Observation of the spin orientation of non-equilibrium electrons was based on the polarization of the conduction band–shallow acceptor recombination radiation. The connection between the degree of circular polarization of luminescence (S) and the degree of orientation of the spins was determined by the selection rules for the recombination transitions, and in this case S = 0.5P [2].

Thus, as follows from the presented relations, it is possible to determine the values of the lifetime τ and the spin relaxation time T₁ of the non-equilibrium electrons from experimental measurements of the absolute value of S and the depolarization of the luminescence in a transverse magnetic field.

We measured S and T_1M in Ga_0.7Al_0.3As crystals in the temperature interval 77 to 300 K. Figure 1 shows the dependence of the degree of polarization and luminescence on the magnetic field intensity at different temperatures. We see that the half-width of the polarization curve, which determines the time T_1M (3), increases strongly with increasing temperature. The temperature dependence of the time T_1M, obtained from these curves, is shown in Fig. 2, which shows also the measured dependence of the degree of polarization S (at H = 0) on the temperature. With increasing temperature, the degree of polarization drops from S = 0.21 ± 0.02 at 77 K to S = 0.03 ± 0.01 at 300°K. From the measured values of S and T_1M we calculated the values of τ and T₁ at different temperatures. These results are shown in Fig. 3. We see that the lifetime τ \( \simeq \) 10^–10 s is practically independent of the temperature in the interval 77 to 300 K. On the other hand, the spin-relaxation time T₁ in the same temperature interval decreases by a factor of approximately 60.

Fig. 1.

Dependence of the degree of polarization of luminescence on the intensity of the transverse magnetic field in p-type Ga_0.7Al_0.3As crystals at temperatures of (1) 77, (2) 169, (3) 220, and (4) 300 K. Unity for each temperature represents the degree of polarization at H = 0.

Fig. 2.

Temperature dependence of the degree of polarization of luminescence S and of the time T_1M (obtained by measuring the depolarization of the luminescence in the magnetic field) for Ga_0.7Al_0.3As crystals.

Fig. 3.

Temperature dependence of the lifetime τ and of the spin-relaxation time T₁ on the non-equilibrium electrons, obtained from the data of Fig. 2.

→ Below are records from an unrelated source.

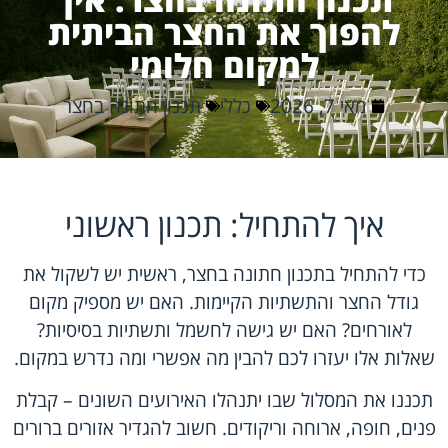
להפוך את החצר הביתית
למקום חלומי
מאי 7, 2026
כללי
תכנון חתונה בחצר
איך להתחיל: תכנון ראשוני
כדי להתחיל בתכנון חתונה בחצר, ראשית יש לשקול את
גודל החצר והתשתיות הקיימות. האם יש מספיק מקום
לאורחים? האם יש גישה לחשמל ותשתיות בסיסיות?
שאלות אלו יעזרו לכם להבין מה אפשרי ומה נדרש במקום.
תכננו את המסלול שבו יתנהלו האירועים השונים – קבלת
פנים, חופה, ארוחה וריקודים. חשוב להגדיר אזורים ברורים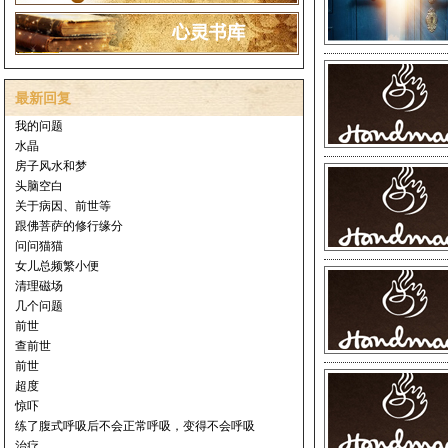
最新回复
我的问题
水晶
房子风水和梦
头脑空白
关于病因、前世等
跟佛菩萨的修行缘分
问问猫猫
女儿总频繁小便
清理磁场
几个问题
前世
查前世
前世
超度
惊吓
练了腹式呼吸后不会正常呼吸，变得不会呼吸
治疗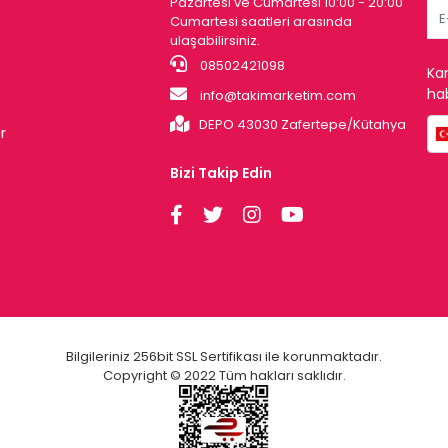
Pazartesi ve Cumartesi 10:00 - 20:00
Cumartesi saatleri arasında
ulaşabilirsiniz.
08502421098
Ka
hab
info@takimarketim.com
DEPO 43030 Zafertepe/Kütahya
r
Bizi Takip Edin
Bilgileriniz 256bit SSL Sertifikası ile korunmaktadır.
Copyright © 2022 Tüm hakları saklıdır.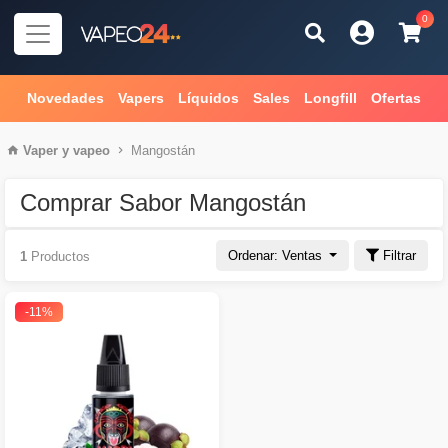
0
Novedades
Vapers
Líquidos
Sales
Longfill
Ofertas
Vaper
y
vapeo
Mangostán
Comprar Sabor Mangostán
Ordenar: Ventas
Filtrar
1
Productos
-11%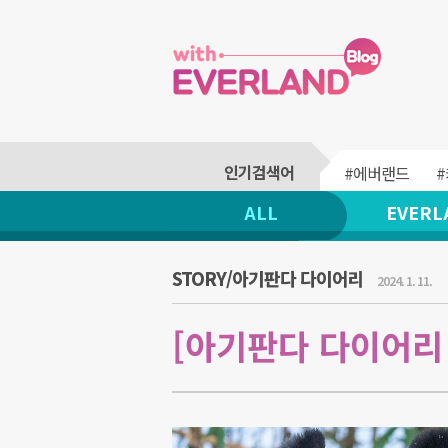
#에버랜드
ALL
EVERL
STORY/아기판다 다이어리
2024. 1. 11.
[아기판다 다이어리 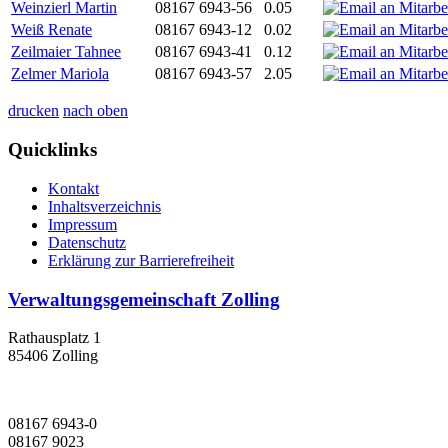
Weinzierl Martin
08167 6943-56
0.05
Weiß Renate
08167 6943-12
0.02
Zeilmaier Tahnee
08167 6943-41
0.12
Zelmer Mariola
08167 6943-57
2.05
drucken
nach oben
Quicklinks
Kontakt
Inhaltsverzeichnis
Impressum
Datenschutz
Erklärung zur Barrierefreiheit
Verwaltungsgemeinschaft Zolling
Rathausplatz 1
85406 Zolling
08167 6943-0
08167 9023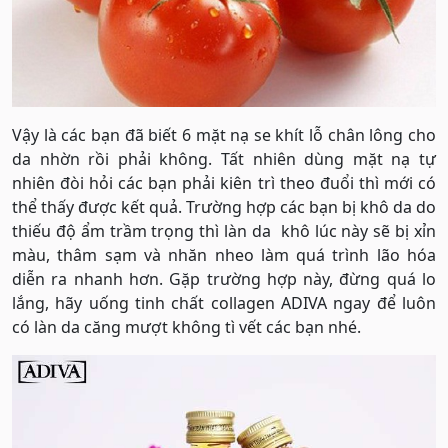
Vậy là các bạn đã biết 6 mặt nạ se khít lỗ chân lông cho
da nhờn rồi phải không. Tất nhiên dùng mặt nạ tự
nhiên đòi hỏi các bạn phải kiên trì theo đuổi thì mới có
thể thấy được kết quả. Trường hợp các bạn bị khô da do
thiếu độ ẩm trầm trọng thì làn da khô lúc này sẽ bị xỉn
màu, thâm sạm và nhăn nheo làm quá trình lão hóa
diễn ra nhanh hơn. Gặp trường hợp này, đừng quá lo
lắng, hãy uống tinh chất collagen ADIVA ngay để luôn
có làn da căng mượt không tì vết các bạn nhé.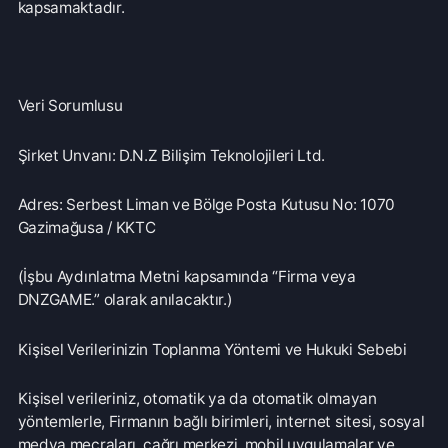
Veri Sorumlusu
Şirket Unvanı: D.N.Z Bilişim Teknolojileri Ltd.
Adres: Serbest Liman ve Bölge Posta Kutusu No: 1070
Gazimağusa / KKTC
(İşbu Aydınlatma Metni kapsamında “Firma veya
DNZGAME.” olarak anılacaktır.)
Kişisel Verilerinizin Toplanma Yöntemi ve Hukuki Sebebi
Kişisel verileriniz, otomatik ya da otomatik olmayan
yöntemlerle, Firmanın bağlı birimleri, internet sitesi, sosyal
medya mecraları, çağrı merkezi, mobil uygulamalar ve
benzeri vasıtalarla sözlü, yazılı ya da elektronik olarak
toplanabilecektir. Kişisel verileriniz, Firma ile ilişkiniz
devam ettiği müddetçe oluşturularak ve güncellenerek
işlenebilecek ve hem dijital hem de fiziki ortamda
muhafaza altında tutulabilecektir.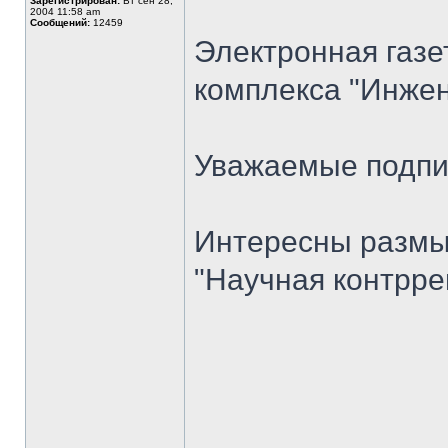
Зарегистрирован:
Вт сен 28,
2004 11:58 am
Сообщений:
12459
Электронная газе
комплекса "Инжен
Уважаемые подпи
Интересны размы
"Научная контрре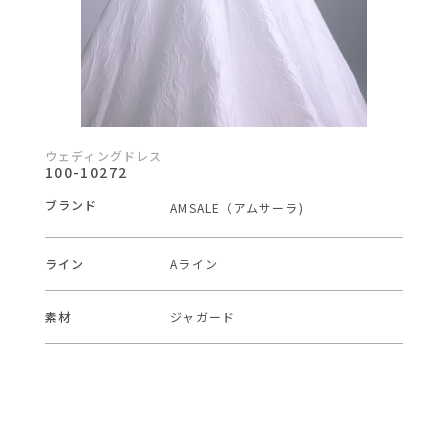
ウェディングドレス
100-10272
ブランド
AMSALE（アムサーラ)
ライン
Aライン
素材
ジャガード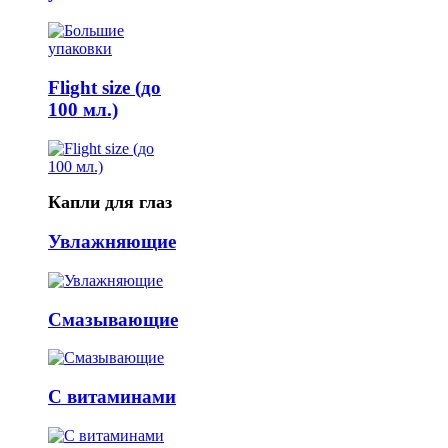
Flight size (до
100 мл.)
Капли для глаз
Увлажняющие
Смазывающие
С витаминами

The strong dependence of the spin-relaxation time on the temperature is a characteristic of the interaction between the spin and the lattice vibrations. For relaxation on acoustic oscillations at T < θ_D (θ_D is the Debye temperature) the theory predicts a power-law dependence of the relaxation time on the temperature: \(T_{1}^{{ - 1}}\) ~ (T K)^5/2 [4]. It is seen from Fig. 3 that in the region 77 to 240 K¹ the observed T₁ dependence agrees quite well with the T^5/2 law. The deviation from this law in the region of higher temperatures is apparently due to the contribution of the optical oscillations, which cannot be neglected at these temperatures.

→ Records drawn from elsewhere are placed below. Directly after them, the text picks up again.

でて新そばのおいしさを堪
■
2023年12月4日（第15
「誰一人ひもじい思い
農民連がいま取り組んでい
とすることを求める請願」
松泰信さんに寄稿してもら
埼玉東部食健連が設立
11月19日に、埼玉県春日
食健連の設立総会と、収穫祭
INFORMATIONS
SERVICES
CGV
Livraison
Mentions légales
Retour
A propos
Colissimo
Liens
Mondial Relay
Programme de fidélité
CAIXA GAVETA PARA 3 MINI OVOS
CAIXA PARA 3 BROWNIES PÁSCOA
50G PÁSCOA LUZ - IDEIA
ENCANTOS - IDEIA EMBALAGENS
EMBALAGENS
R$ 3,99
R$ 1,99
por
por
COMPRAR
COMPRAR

The lifetime τ changed insignificantly from τ = 0.9 × 10^–10 s at 77 K to τ = 1.2 × 10^–10 s at 300 K. However, the luminescence intensity decreased in this case by approximately one order of magnitude. A comparison of these facts makes it possible to conclude that in this case the lifetime of the electrons with respect to radiative transitions is at least 5–6 times larger than the total lifetime of the nonequilibrium carriers. The total lifetime is determined apparently by the nonradiative recombination via deep levels, and in this case, as is well known [6], it may remain constant when the temperature varies in a wide range. As shown by estimates, the increase of the radiative lifetime with increasing temperature may be due to a decrease in the number of neutral acceptors (E_i \( \simeq \) –0.03 eV) with which the nonradiative recombination takes place.

In conclusion, we note that our measurements of the total lifetime in conjunction with measurements of the quantum yield make it possible to determine the absolute value of the radiative lifetime.